UTECH Student Areeba Zafar Wins Japan AI Internship, Tops Global IT Contest

A Jamaican final-year computer science student has broken through a fiercely competitive international pipeline to land a fully funded artificial intelligence placement in Japan, then finished among the highest performers on the programme’s global skills test.
Areeba Zafar, who studies at the University of Technology, Jamaica, joined the November 2025 intake of Internships in Japan for AI and Tech. Japan’s Ministry of Economy, Trade and Industry runs the initiative; staffing firm Pasona handles day-to-day management.
She stood alone as Jamaica’s representative in the cohort and was also the only woman chosen from the Latin America and Caribbean bloc. Organisers received more than 14,000 applications worldwide, including 5,231 from Latin America and the Caribbean, yet admitted just 50 participants for the six-week, all-expenses-paid stint.
Zafar went further in the programme’s IT contest, earning S-Rank status and landing inside the top 0.4 per cent of entrants globally. That result secured her the role of lead speaker for the full intern group at the official awards ceremony. Programme officials later featured her work in a case study posted on the initiative’s website.
Before university, she attended St. Andrew High School for Girls and posted strong Caribbean Secondary Education Certificate results in 2022, taking second place in both Information Technology and Electronic Document Preparation and Management.
While in Japan she was placed with Value Solutions Co., Ltd., working on projects linked to the company’s NONFreeze product family.
“My main deliverable was the NONFreeze Verification Tool, a C# WPF desktop application performing real-time network health checks via ICMP ping sweeps and TCP port monitoring to verify device availability across endpoints,” Zafar explained.
She also delivered a companion scanner app and an automation utility meant to cut manual deployment steps and configuration drift. Her portfolio there further included a bilingual English–Japanese inventory platform built with PHP, MySQL, and Bootstrap; firmware tasks in C with FreeRTOS; and translation of technical manuals and web copy from Japanese into English.
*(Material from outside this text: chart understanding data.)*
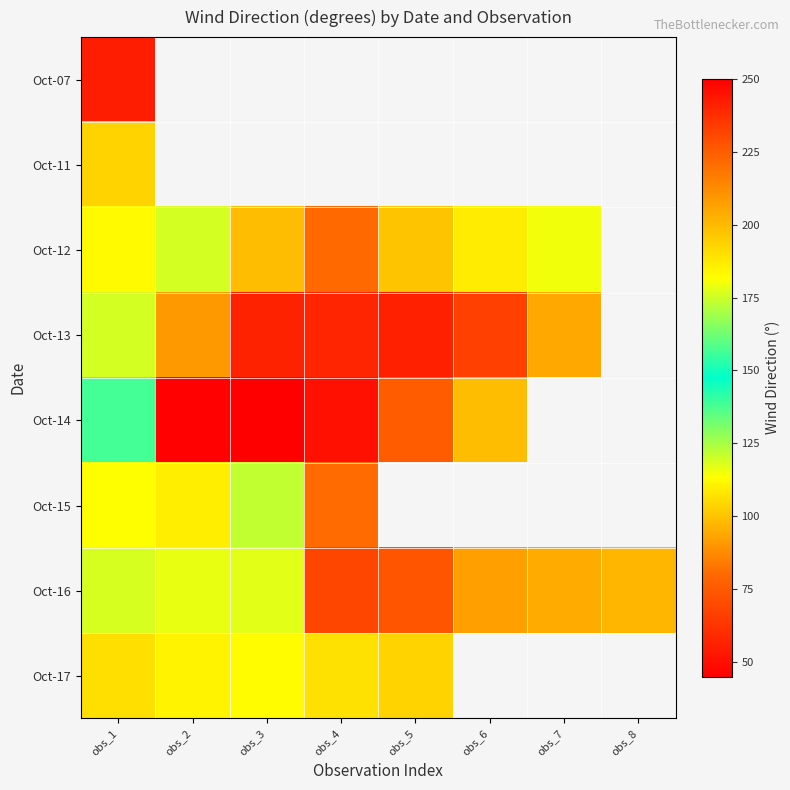

Which category has the highest value across all series?

obs_2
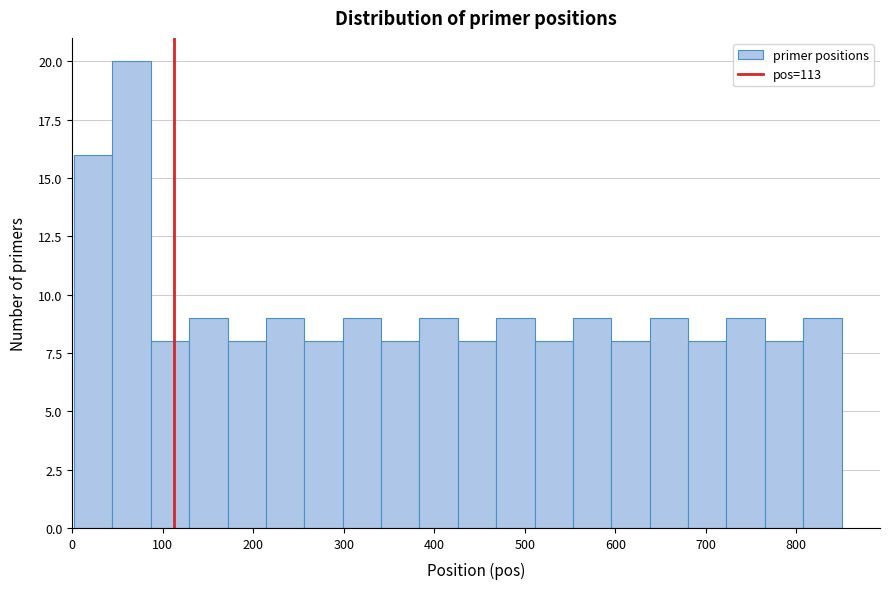

Reading left to right, list every bar in this chart as the range it spans on the x-axis followed by its height. Neither the bar edges nor the heights are printed on the chart, so give them approximately, as read against the axes.

0 to 40: 16
40 to 90: 20
90 to 130: 8
130 to 170: 9
170 to 210: 8
210 to 260: 9
260 to 300: 8
300 to 340: 9
340 to 380: 8
380 to 430: 9
430 to 470: 8
470 to 510: 9
510 to 550: 8
550 to 600: 9
600 to 640: 8
640 to 680: 9
680 to 720: 8
720 to 770: 9
770 to 810: 8
810 to 850: 9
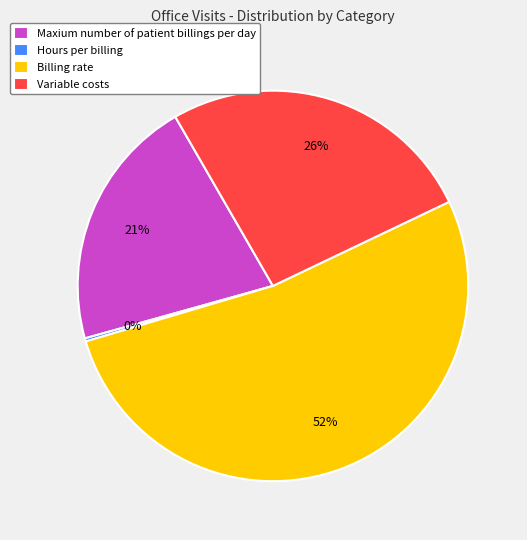

To the nearest percent, what percentage of the pie is Maxium number of patient billings per day?

21%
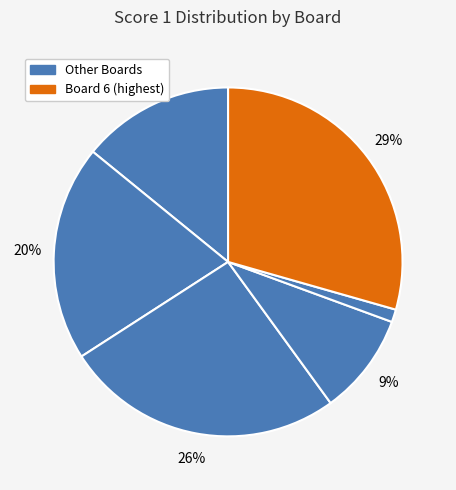

How many slices are in this pie chart?

6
Away from the keyboard, she said the placement shaped her personally. The employer arranged halal food and prayer breaks to support her faith, and staff outings took the team to Mount Fuji and Akihabara, including a kimono day.
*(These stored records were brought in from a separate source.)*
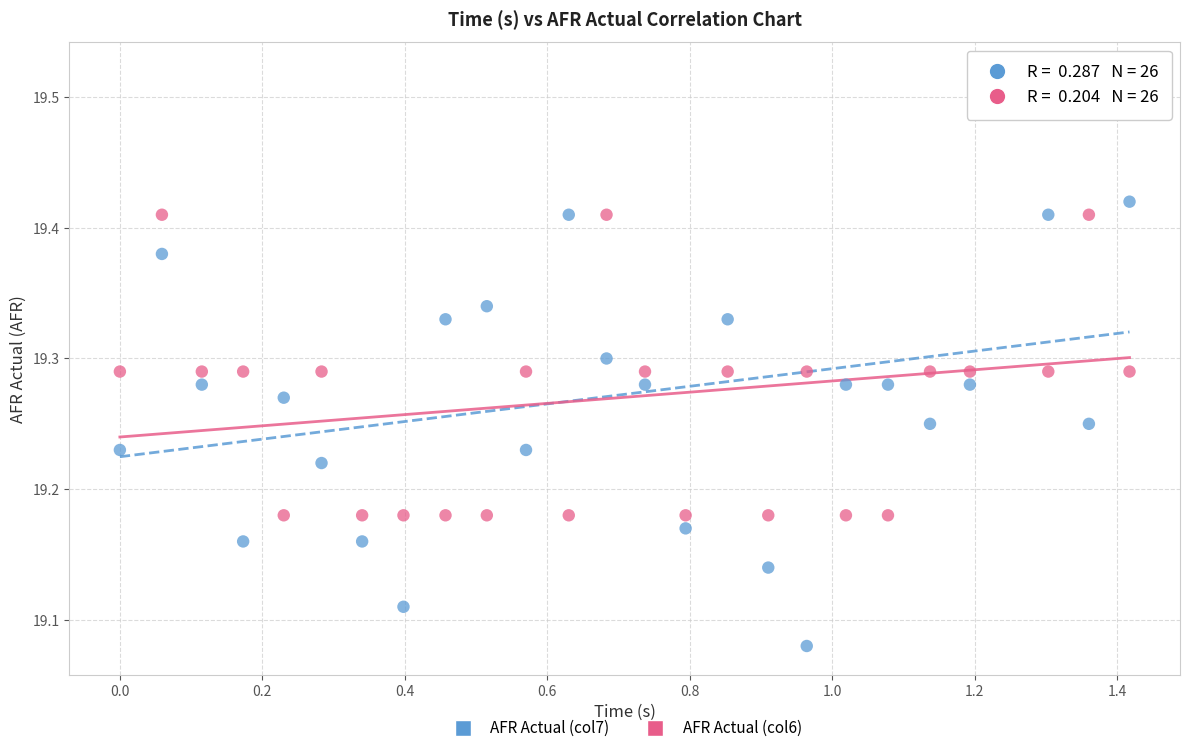

Which series has the widest spread of Y values?

AFR Actual (col7)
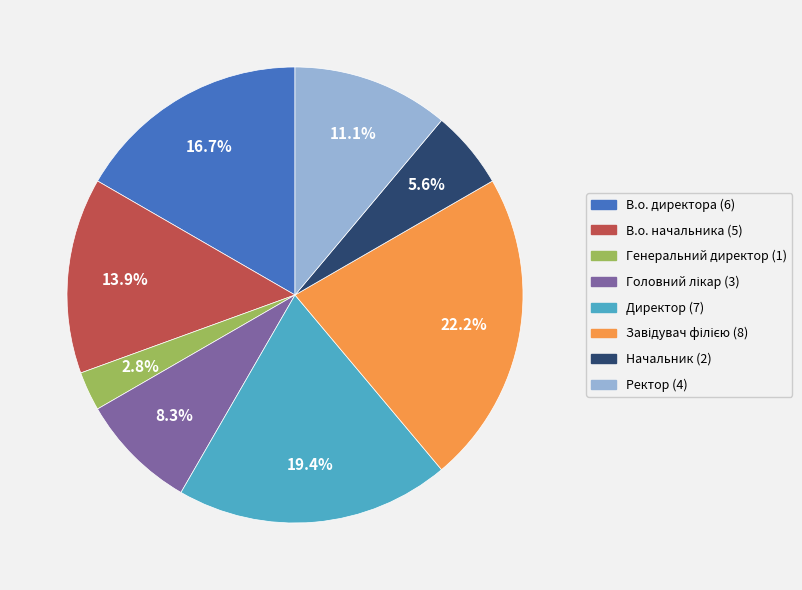

To the nearest percent, what is the average slice percentage?

12%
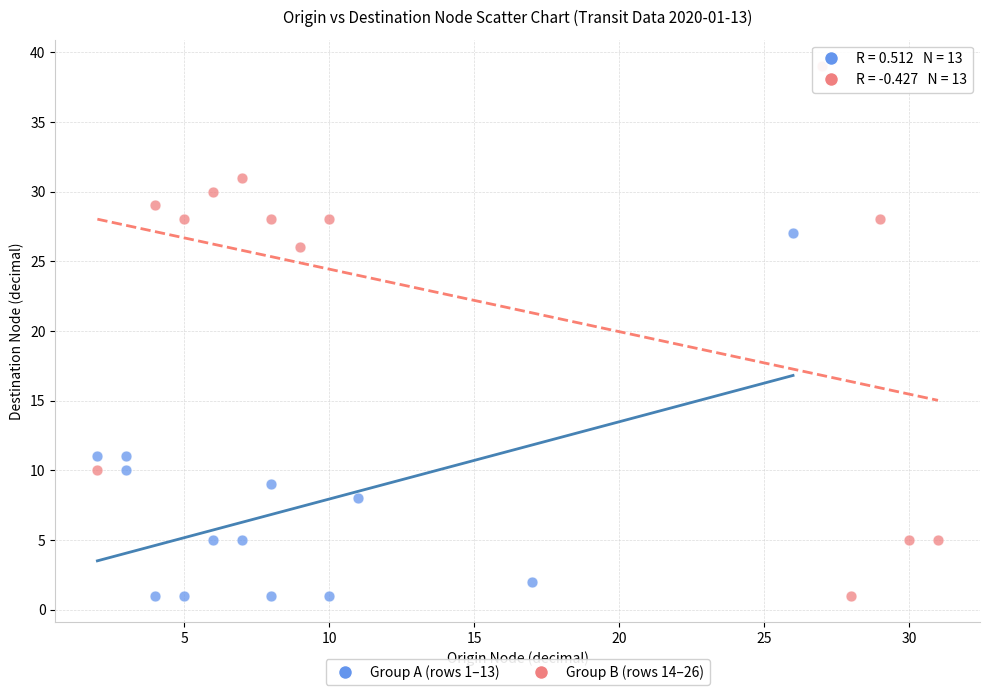

Which series contains the highest Y value?

Group B (rows 14–26)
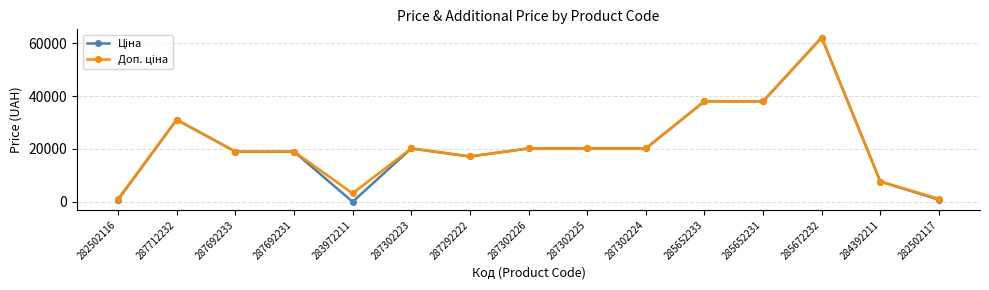

At how many categories does at least one series exceed 33500?

3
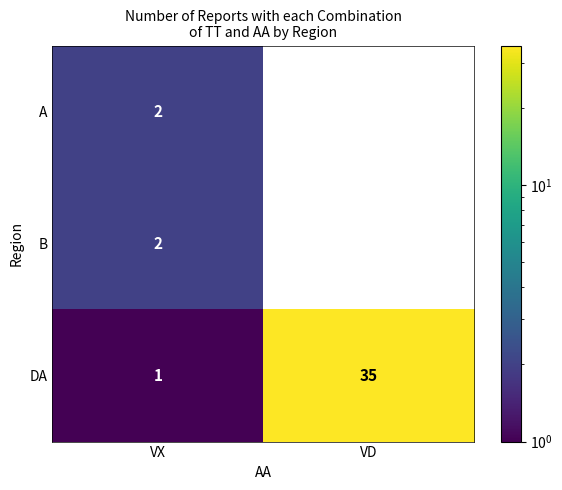

Read the DA value at VD, to the nearest 10.

40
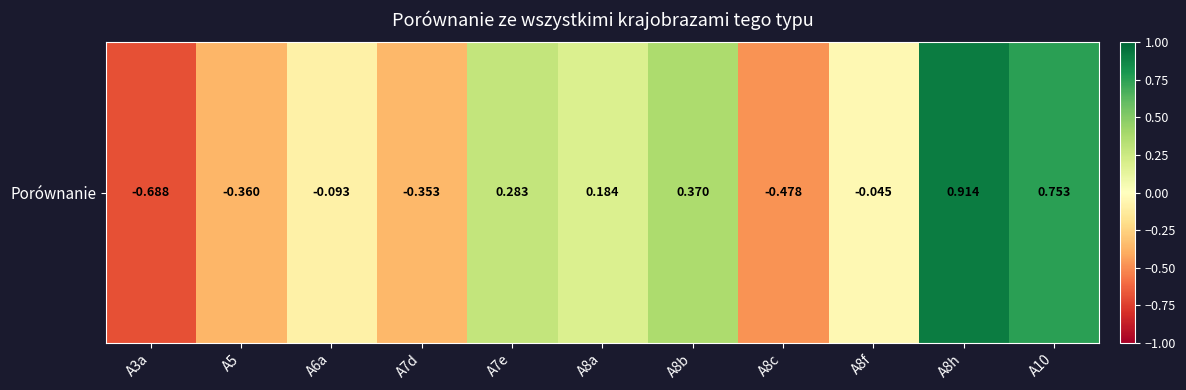

What is the maximum value shown in the chart?

0.9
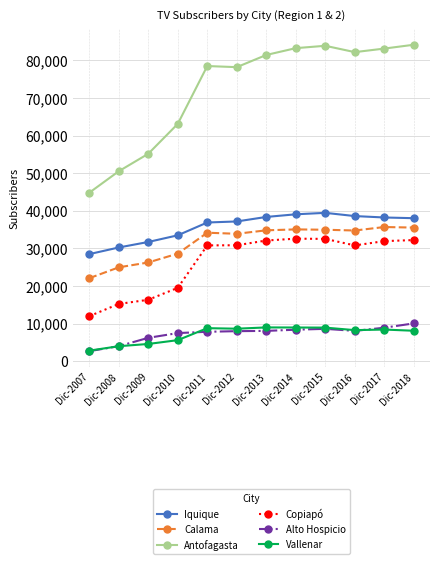

What is the minimum value shown in the chart?

2679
“The thoughtfulness and respect they showed me as a Jamaican and as a Muslim is something I’ll carry with me for a long time,” she said.
Zafar had been interning with EY Jamaica in technology consulting cybersecurity work and stepped away briefly to take up the Japan offer. With graduation near, she intends to pursue a master’s in cyber security or digital forensics while staying in the technology field.
Her trajectory is already being held up locally as proof that Jamaican students—especially young women eyeing science and engineering paths—can compete for high-profile overseas STEM openings.